The answer must consist of every line from the entries that holds the word "Carlos".

** MATERIALS PROVIDED follows **

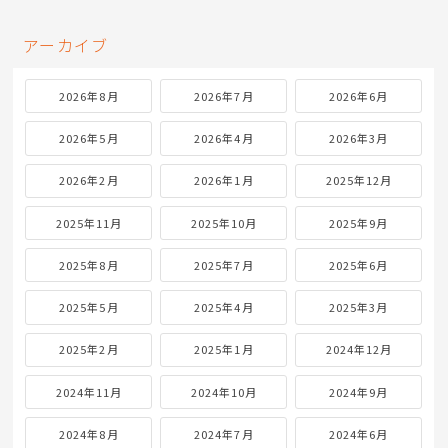
アーカイブ
2026年8月
2026年7月
2026年6月
2026年5月
2026年4月
2026年3月
2026年2月
2026年1月
2025年12月
2025年11月
2025年10月
2025年9月
2025年8月
2025年7月
2025年6月
2025年5月
2025年4月
2025年3月
2025年2月
2025年1月
2024年12月
2024年11月
2024年10月
2024年9月
2024年8月
2024年7月
2024年6月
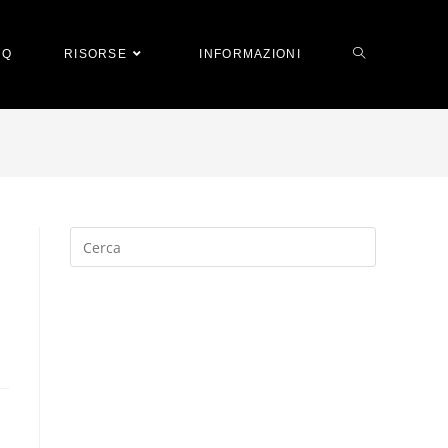
AQ
RISORSE
INFORMAZIONI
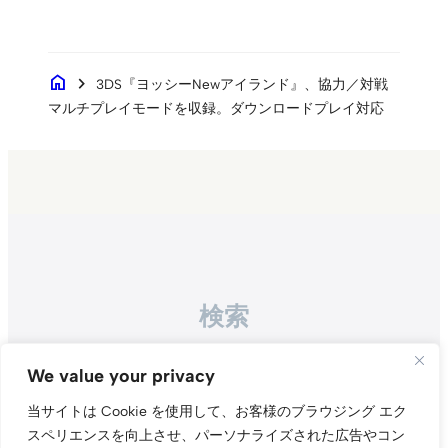
home
chevron_right
3DS『ヨッシーNewアイランド』、協力／対戦
マルチプレイモードを収録。ダウンロードプレイ対応
検索
Search
We value your privacy
当サイトは Cookie を使用して、お客様のブラウジング エク
スペリエンスを向上させ、パーソナライズされた広告やコン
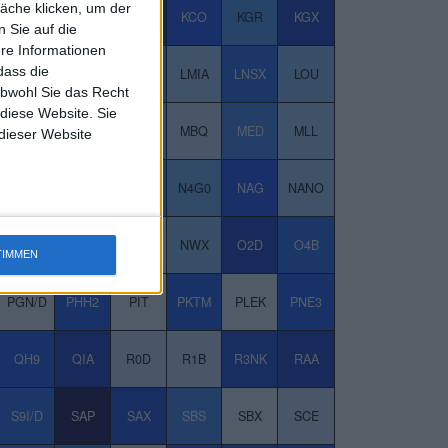
äche klicken, um der
JY0
KA1
KBX
KCO
KGR
KGX
 Sie auf die
ere Informationen
dass die
LEI/D
LHA
LIK
LMIA
LNSX
LOU
obwohl Sie das Recht
 diese Website. Sie
MBG
MBH3
MBK
MBQ
MED
MLL
 dieser Website
MVV1/D
MWB0
MXHD
N4G0
NAG
NANO
NTG/D
NUQA
NUVA
NWX
O2D
O4B
TIMMEN
PGN/D
PHH2
PIT
PKTM
PLEK
PNE3
QH9
QIA
R0D
R1B
R3NK
RAA
S9I/D
SAP
SAX
SBS
SBX
SCE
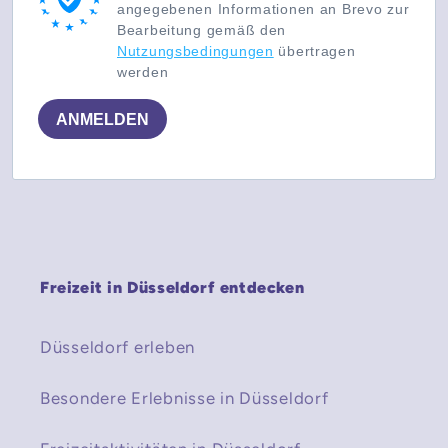
angegebenen Informationen an Brevo zur
Bearbeitung gemäß den
Nutzungsbedingungen
übertragen
werden
ANMELDEN
Freizeit in Düsseldorf entdecken
Düsseldorf erleben
Besondere Erlebnisse in Düsseldorf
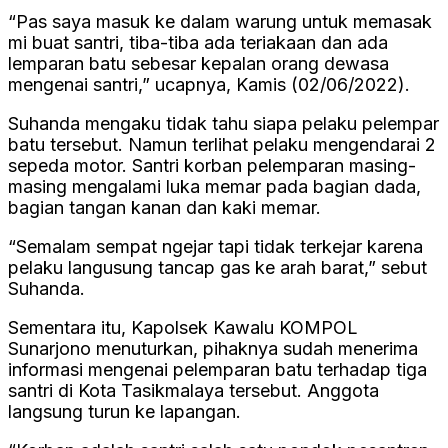
“Pas saya masuk ke dalam warung untuk memasak
mi buat santri, tiba-tiba ada teriakaan dan ada
lemparan batu sebesar kepalan orang dewasa
mengenai santri,” ucapnya, Kamis (02/06/2022).
Suhanda mengaku tidak tahu siapa pelaku pelempar
batu tersebut. Namun terlihat pelaku mengendarai 2
sepeda motor. Santri korban pelemparan masing-
masing mengalami luka memar pada bagian dada,
bagian tangan kanan dan kaki memar.
“Semalam sempat ngejar tapi tidak terkejar karena
pelaku langusung tancap gas ke arah barat,” sebut
Suhanda.
Sementara itu, Kapolsek Kawalu KOMPOL
Sunarjono menuturkan, pihaknya sudah menerima
informasi mengenai pelemparan batu terhadap tiga
santri di Kota Tasikmalaya tersebut. Anggota
langsung turun ke lapangan.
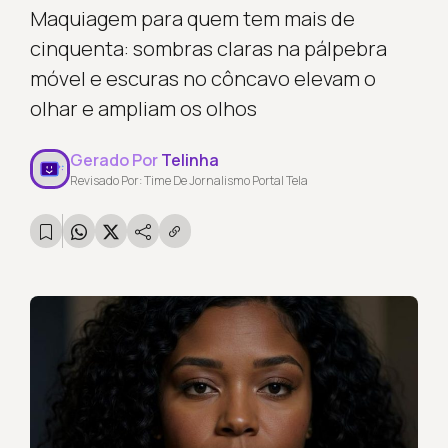
Maquiagem para quem tem mais de
cinquenta: sombras claras na pálpebra
móvel e escuras no côncavo elevam o
olhar e ampliam os olhos
Gerado Por
Telinha
Revisado Por: Time De Jornalismo Portal Tela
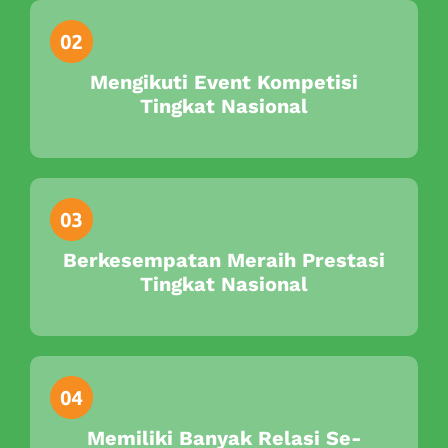
Mengikuti Event Kompetisi
Tingkat Nasional
Berkesempatan Meraih Prestasi
Tingkat Nasional
Memiliki Banyak Relasi Se-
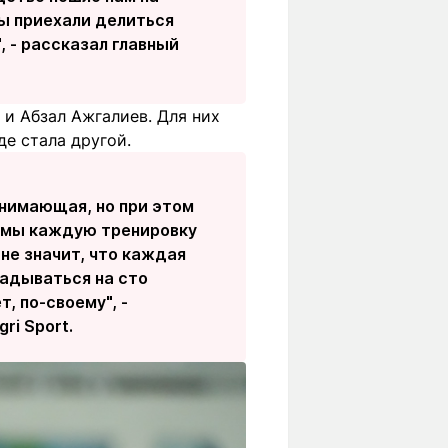
ты приехали делиться
 - рассказал главный
и Абзал Ажгалиев. Для них
е стала другой.
онимающая, но при этом
ы мы каждую тренировку
не значит, что каждая
ладываться на сто
, по-своему", -
ri Sport.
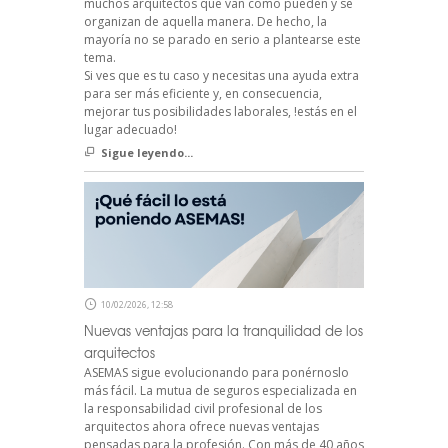
muchos arquitectos que van como pueden y se
organizan de aquella manera. De hecho, la
mayoría no se parado en serio a plantearse este
tema.
Si ves que es tu caso y necesitas una ayuda extra
para ser más eficiente y, en consecuencia,
mejorar tus posibilidades laborales, !estás en el
lugar adecuado!
Sigue leyendo...
10/02/2026, 12:58
Nuevas ventajas para la tranquilidad de los
arquitectos
ASEMAS sigue evolucionando para ponérnoslo
más fácil. La mutua de seguros especializada en
la responsabilidad civil profesional de los
arquitectos ahora ofrece nuevas ventajas
pensadas para la profesión. Con más de 40 años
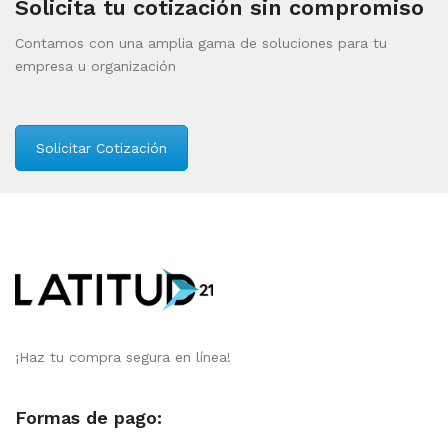
Solicita tu cotización sin compromiso
Contamos con una amplia gama de soluciones para tu
empresa u organización
Solicitar Cotización
¡Haz tu compra segura en línea!
Formas de pago:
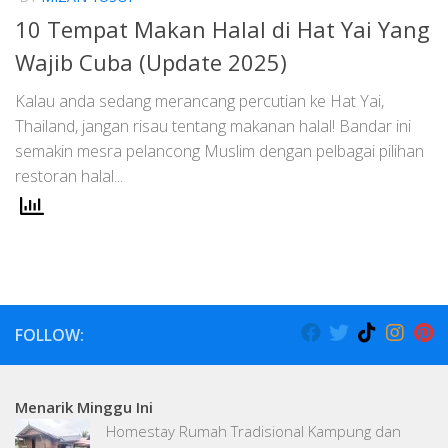
10 Tempat Makan Halal di Hat Yai Yang
Wajib Cuba (Update 2025)
Kalau anda sedang merancang percutian ke Hat Yai,
Thailand, jangan risau tentang makanan halal! Bandar ini
semakin mesra pelancong Muslim dengan pelbagai pilihan
restoran halal...
FOLLOW:
Menarik Minggu Ini
Homestay Rumah Tradisional Kampung dan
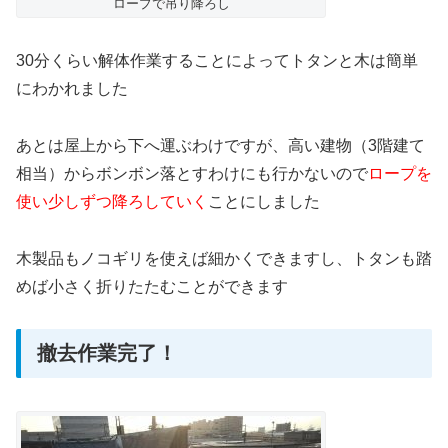
ロープで吊り降ろし
30分くらい解体作業することによってトタンと木は簡単
にわかれました
あとは屋上から下へ運ぶわけですが、高い建物（3階建て
相当）からボンボン落とすわけにも行かないので
ロープを
使い少しずつ降ろしていく
ことにしました
木製品もノコギリを使えば細かくできますし、トタンも踏
めば小さく折りたたむことができます
撤去作業完了！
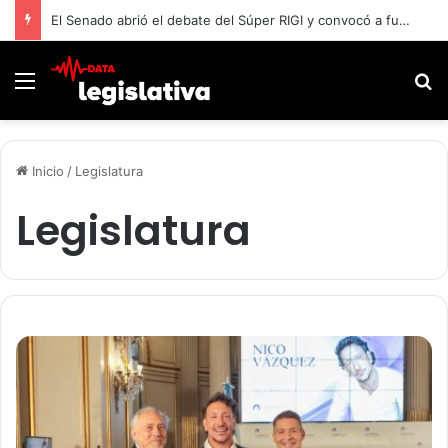
El Senado abrió el debate del Súper RIGI y convocó a funcionarios de Economía
Menú
B
Inicio
/
Legislatura
Legislatura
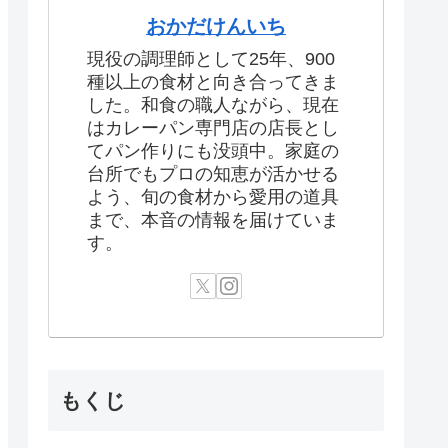
おかだけんいち
現役の調理師として25年、900
種以上の食材と向き合ってきま
した。和食の職人ながら、現在
はカレーパン専門店の店長とし
てパン作りにも没頭中。家庭の
台所でもプロの知恵が活かせる
よう、旬の食材から愛用の道具
まで、本音の情報を届けていま
す。
もくじ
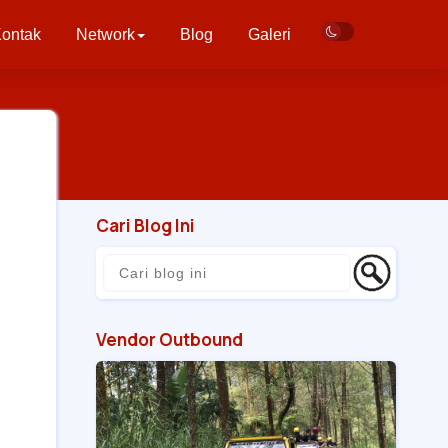
ontak
Network
Blog
Galeri
Cari Blog Ini
Vendor Outbound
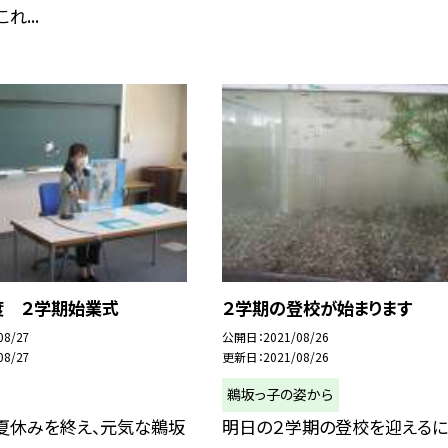
れ...
度 ２学期始業式
２学期の登校が始まります
08/27
公開日
2021/08/26
08/27
更新日
2021/08/26
鵜坂っ子の姿から
夏休みを終え、元気な鵜坂
明日の２学期の登校を迎える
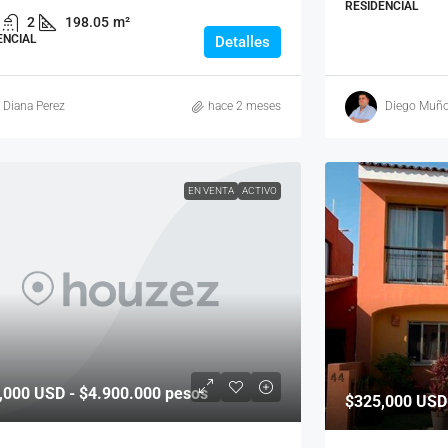
RESIDENCIAL
2
198.05
m²
ENCIAL
Detalles
Diana Perez
hace 2 meses
Diego Muñ
EN VENTA
ACTIVO
,000
USD - $4.900.000 pesos
$325,000
USD 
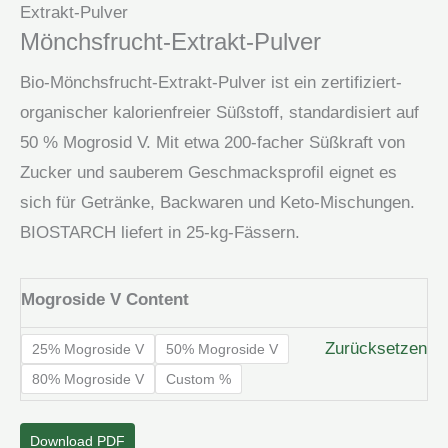
Extrakt-Pulver
Mönchsfrucht-Extrakt-Pulver
Bio-Mönchsfrucht-Extrakt-Pulver ist ein zertifiziert-
organischer kalorienfreier Süßstoff, standardisiert auf
50 % Mogrosid V. Mit etwa 200-facher Süßkraft von
Zucker und sauberem Geschmacksprofil eignet es
sich für Getränke, Backwaren und Keto-Mischungen.
BIOSTARCH liefert in 25-kg-Fässern.
​Mogroside V Content
Zurücksetzen
​25% Mogroside V
​50% Mogroside V
​80% Mogroside V
Custom %
Download PDF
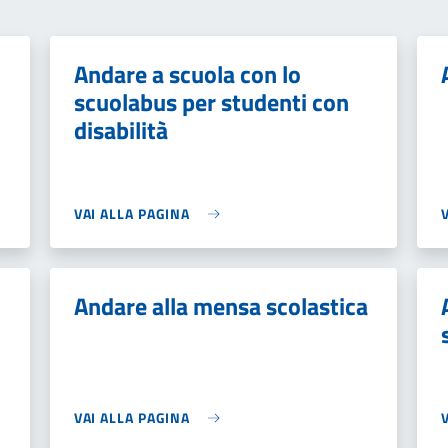
Andare a scuola con lo
scuolabus per studenti con
disabilità
VAI ALLA PAGINA
Andare alla mensa scolastica
VAI ALLA PAGINA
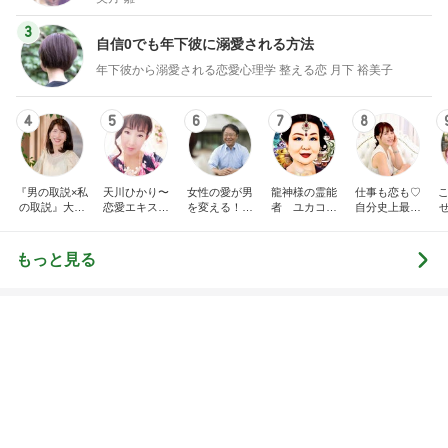
3
自信0でも年下彼に溺愛される方法
年下彼から溺愛される恋愛心理学 整える恋 月下 裕美子
4
5
6
7
8
『男の取説×私
天川ひかり〜
女性の愛が男
龍神様の霊能
仕事も恋も♡
こ
の取説』大人
恋愛エキスパ
を変える！
者 ユカコ・
自分史上最高
女子のための
ート鑑定士、
神男心理学
デラックス
のわたしで具
て
”一生もののパ
言霊ヒーリン
公式ブログ
現化する魔法♪
ートナーシッ
グエネルギー
もっと見る
プ術”
ワーカー、自
分軸設定士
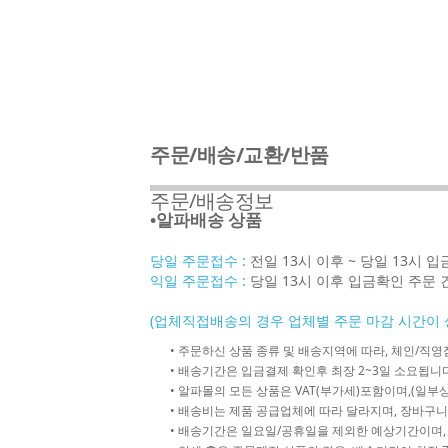
주문/배송/교환/반품
주문/배송정보
•알파배송 상품
당일 주문접수 :
전일 13시 이후 ~ 당일 13시 
익일 주문접수 :
당일 13시 이후 입금확인 주문 
(업체직접배송의 경우 업체별 주문 마감 시간이 
• 주문하신 상품 종류 및 배송지역에 따라, 체인/
• 배송기간은 입금결제 확인후 최장 2~3일 소요됩니다
• 알파몰의 모든 상품은 VAT(부가세)포함이며,(일부상
• 배송비는 제품 공급업체에 따라 달라지며, 장바구니
• 배송기간은 일요일/공휴일을 제외한 예상기간이며,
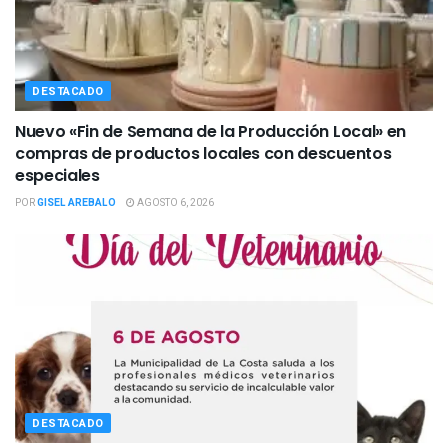
DESTACADO
Nuevo «Fin de Semana de la Producción Local» en
compras de productos locales con descuentos
especiales
POR
GISEL AREBALO
AGOSTO 6, 2026
DESTACADO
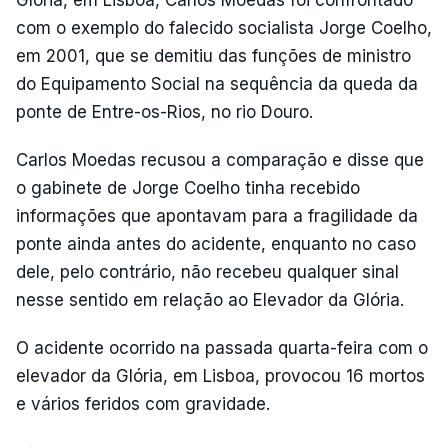
Glória, em Lisboa, Carlos Moedas foi confrontado
com o exemplo do falecido socialista Jorge Coelho,
em 2001, que se demitiu das funções de ministro
do Equipamento Social na sequência da queda da
ponte de Entre-os-Rios, no rio Douro.
Carlos Moedas recusou a comparação e disse que
o gabinete de Jorge Coelho tinha recebido
informações que apontavam para a fragilidade da
ponte ainda antes do acidente, enquanto no caso
dele, pelo contrário, não recebeu qualquer sinal
nesse sentido em relação ao Elevador da Glória.
O acidente ocorrido na passada quarta-feira com o
elevador da Glória, em Lisboa, provocou 16 mortos
e vários feridos com gravidade.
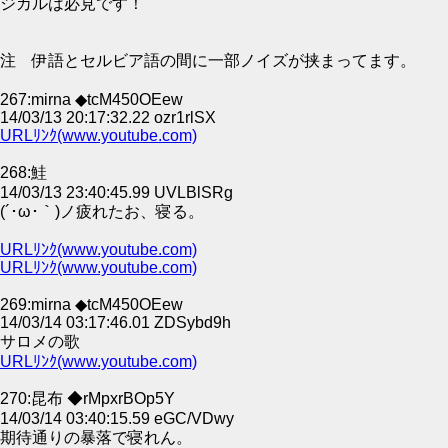
ジカルは必見です！
注 伊語とセルビア語の間に一部ノイズが挟まってます。
267:mirna ◆tcM450OEew
14/03/13 20:17:32.22 ozr1rlSX
URLﾘﾝｸ(www.youtube.com)
268:鮭
14/03/13 23:40:45.99 UVLBlSRg
(´･ω･｀)ノ疲れたお、寝る。
URLﾘﾝｸ(www.youtube.com)
URLﾘﾝｸ(www.youtube.com)
269:mirna ◆tcM450OEew
14/03/14 03:17:46.01 ZDSybd9h
サロメの歌
URLﾘﾝｸ(www.youtube.com)
270:昆布 ◆rMpxrBOp5Y
14/03/14 03:40:15.59 eGC/VDwy
期待通りの暴落で寝れん。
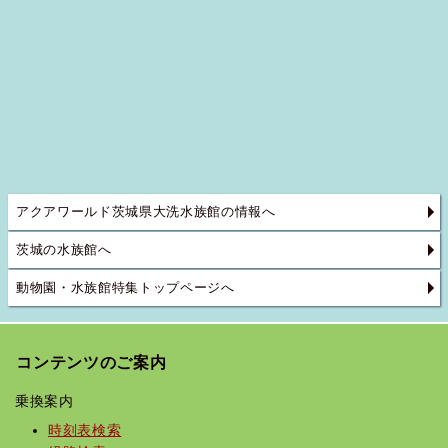
アクアワールド茨城県大洗水族館の情報へ
茨城の水族館へ
動物園・水族館特集トップページへ
コンテンツのご案内
乗換案内
時刻表検索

** End of MATERIALS PROVIDED **

◆ EXERCISE SOLUTION
Glória, em Lisboa, Carlos Moedas foi confrontado
Carlos Moedas recusou a comparação e disse que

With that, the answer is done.